WHAT IS REQUIRED
Nothing in the entries should be altered. Write them out in full.
---
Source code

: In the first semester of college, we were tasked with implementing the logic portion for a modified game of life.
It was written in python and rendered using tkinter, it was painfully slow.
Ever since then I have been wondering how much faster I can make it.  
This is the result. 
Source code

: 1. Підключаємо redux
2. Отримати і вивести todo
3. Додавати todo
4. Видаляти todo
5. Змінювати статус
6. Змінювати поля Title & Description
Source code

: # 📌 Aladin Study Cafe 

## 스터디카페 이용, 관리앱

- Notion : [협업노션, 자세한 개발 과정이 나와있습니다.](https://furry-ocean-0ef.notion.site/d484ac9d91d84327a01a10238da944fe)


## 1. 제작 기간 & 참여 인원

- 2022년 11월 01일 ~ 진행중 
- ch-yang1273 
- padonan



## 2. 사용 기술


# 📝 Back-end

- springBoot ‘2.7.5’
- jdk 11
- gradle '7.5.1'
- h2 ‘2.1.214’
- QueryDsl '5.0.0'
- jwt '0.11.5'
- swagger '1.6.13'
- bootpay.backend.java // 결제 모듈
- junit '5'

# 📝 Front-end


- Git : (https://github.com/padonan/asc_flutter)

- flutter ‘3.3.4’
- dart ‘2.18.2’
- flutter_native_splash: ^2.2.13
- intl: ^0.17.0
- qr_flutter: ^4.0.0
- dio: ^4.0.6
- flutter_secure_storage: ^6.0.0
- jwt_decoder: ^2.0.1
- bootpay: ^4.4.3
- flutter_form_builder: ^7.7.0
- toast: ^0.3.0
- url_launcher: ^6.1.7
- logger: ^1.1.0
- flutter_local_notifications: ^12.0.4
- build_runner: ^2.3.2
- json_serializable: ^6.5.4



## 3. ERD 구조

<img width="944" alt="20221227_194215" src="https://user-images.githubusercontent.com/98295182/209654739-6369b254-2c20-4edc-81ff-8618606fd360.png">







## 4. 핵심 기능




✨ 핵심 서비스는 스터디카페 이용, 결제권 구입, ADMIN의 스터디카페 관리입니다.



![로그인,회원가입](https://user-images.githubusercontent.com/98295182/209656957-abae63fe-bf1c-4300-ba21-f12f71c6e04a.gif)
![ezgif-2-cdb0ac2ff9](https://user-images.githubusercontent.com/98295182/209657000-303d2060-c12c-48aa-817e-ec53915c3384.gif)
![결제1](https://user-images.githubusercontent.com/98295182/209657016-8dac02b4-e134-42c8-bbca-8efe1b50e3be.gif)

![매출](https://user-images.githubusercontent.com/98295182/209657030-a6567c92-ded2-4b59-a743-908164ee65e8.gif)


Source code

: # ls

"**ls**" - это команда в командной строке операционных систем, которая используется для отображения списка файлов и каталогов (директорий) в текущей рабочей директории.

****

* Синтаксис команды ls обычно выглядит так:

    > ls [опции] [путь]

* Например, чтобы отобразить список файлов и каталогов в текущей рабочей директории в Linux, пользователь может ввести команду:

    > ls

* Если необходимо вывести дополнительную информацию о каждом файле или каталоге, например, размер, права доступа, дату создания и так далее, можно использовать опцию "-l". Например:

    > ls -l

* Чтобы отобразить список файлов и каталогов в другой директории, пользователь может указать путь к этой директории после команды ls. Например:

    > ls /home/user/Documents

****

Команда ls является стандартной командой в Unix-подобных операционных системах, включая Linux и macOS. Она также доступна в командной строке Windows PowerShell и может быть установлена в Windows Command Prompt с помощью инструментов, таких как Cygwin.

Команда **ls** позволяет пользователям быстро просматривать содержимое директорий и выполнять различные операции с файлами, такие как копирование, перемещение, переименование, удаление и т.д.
---
TASK ANSWER
Source code

: In the first semester of college, we were tasked with implementing the logic portion for a modified game of life.
It was written in python and rendered using tkinter, it was painfully slow.
Ever since then I have been wondering how much faster I can make it.  
This is the result. 
Source code

: 1. Підключаємо redux
2. Отримати і вивести todo
3. Додавати todo
4. Видаляти todo
5. Змінювати статус
6. Змінювати поля Title & Description
Source code

: # 📌 Aladin Study Cafe 

## 스터디카페 이용, 관리앱

- Notion : [협업노션, 자세한 개발 과정이 나와있습니다.](https://furry-ocean-0ef.notion.site/d484ac9d91d84327a01a10238da944fe)


## 1. 제작 기간 & 참여 인원

- 2022년 11월 01일 ~ 진행중 
- ch-yang1273 
- padonan



## 2. 사용 기술


# 📝 Back-end

- springBoot ‘2.7.5’
- jdk 11
- gradle '7.5.1'
- h2 ‘2.1.214’
- QueryDsl '5.0.0'
- jwt '0.11.5'
- swagger '1.6.13'
- bootpay.backend.java // 결제 모듈
- junit '5'

# 📝 Front-end


- Git : (https://github.com/padonan/asc_flutter)

- flutter ‘3.3.4’
- dart ‘2.18.2’
- flutter_native_splash: ^2.2.13
- intl: ^0.17.0
- qr_flutter: ^4.0.0
- dio: ^4.0.6
- flutter_secure_storage: ^6.0.0
- jwt_decoder: ^2.0.1
- bootpay: ^4.4.3
- flutter_form_builder: ^7.7.0
- toast: ^0.3.0
- url_launcher: ^6.1.7
- logger: ^1.1.0
- flutter_local_notifications: ^12.0.4
- build_runner: ^2.3.2
- json_serializable: ^6.5.4



## 3. ERD 구조

<img width="944" alt="20221227_194215" src="https://user-images.githubusercontent.com/98295182/209654739-6369b254-2c20-4edc-81ff-8618606fd360.png">







## 4. 핵심 기능




✨ 핵심 서비스는 스터디카페 이용, 결제권 구입, ADMIN의 스터디카페 관리입니다.



![로그인,회원가입](https://user-images.githubusercontent.com/98295182/209656957-abae63fe-bf1c-4300-ba21-f12f71c6e04a.gif)
![ezgif-2-cdb0ac2ff9](https://user-images.githubusercontent.com/98295182/209657000-303d2060-c12c-48aa-817e-ec53915c3384.gif)
![결제1](https://user-images.githubusercontent.com/98295182/209657016-8dac02b4-e134-42c8-bbca-8efe1b50e3be.gif)

![매출](https://user-images.githubusercontent.com/98295182/209657030-a6567c92-ded2-4b59-a743-908164ee65e8.gif)


Source code

: # ls

"**ls**" - это команда в командной строке операционных систем, которая используется для отображения списка файлов и каталогов (директорий) в текущей рабочей директории.

****

* Синтаксис команды ls обычно выглядит так:

    > ls [опции] [путь]

* Например, чтобы отобразить список файлов и каталогов в текущей рабочей директории в Linux, пользователь может ввести команду:

    > ls

* Если необходимо вывести дополнительную информацию о каждом файле или каталоге, например, размер, права доступа, дату создания и так далее, можно использовать опцию "-l". Например:

    > ls -l

* Чтобы отобразить список файлов и каталогов в другой директории, пользователь может указать путь к этой директории после команды ls. Например:

    > ls /home/user/Documents

****

Команда ls является стандартной командой в Unix-подобных операционных системах, включая Linux и macOS. Она также доступна в командной строке Windows PowerShell и может быть установлена в Windows Command Prompt с помощью инструментов, таких как Cygwin.

Команда **ls** позволяет пользователям быстро просматривать содержимое директорий и выполнять различные операции с файлами, такие как копирование, перемещение, переименование, удаление и т.д.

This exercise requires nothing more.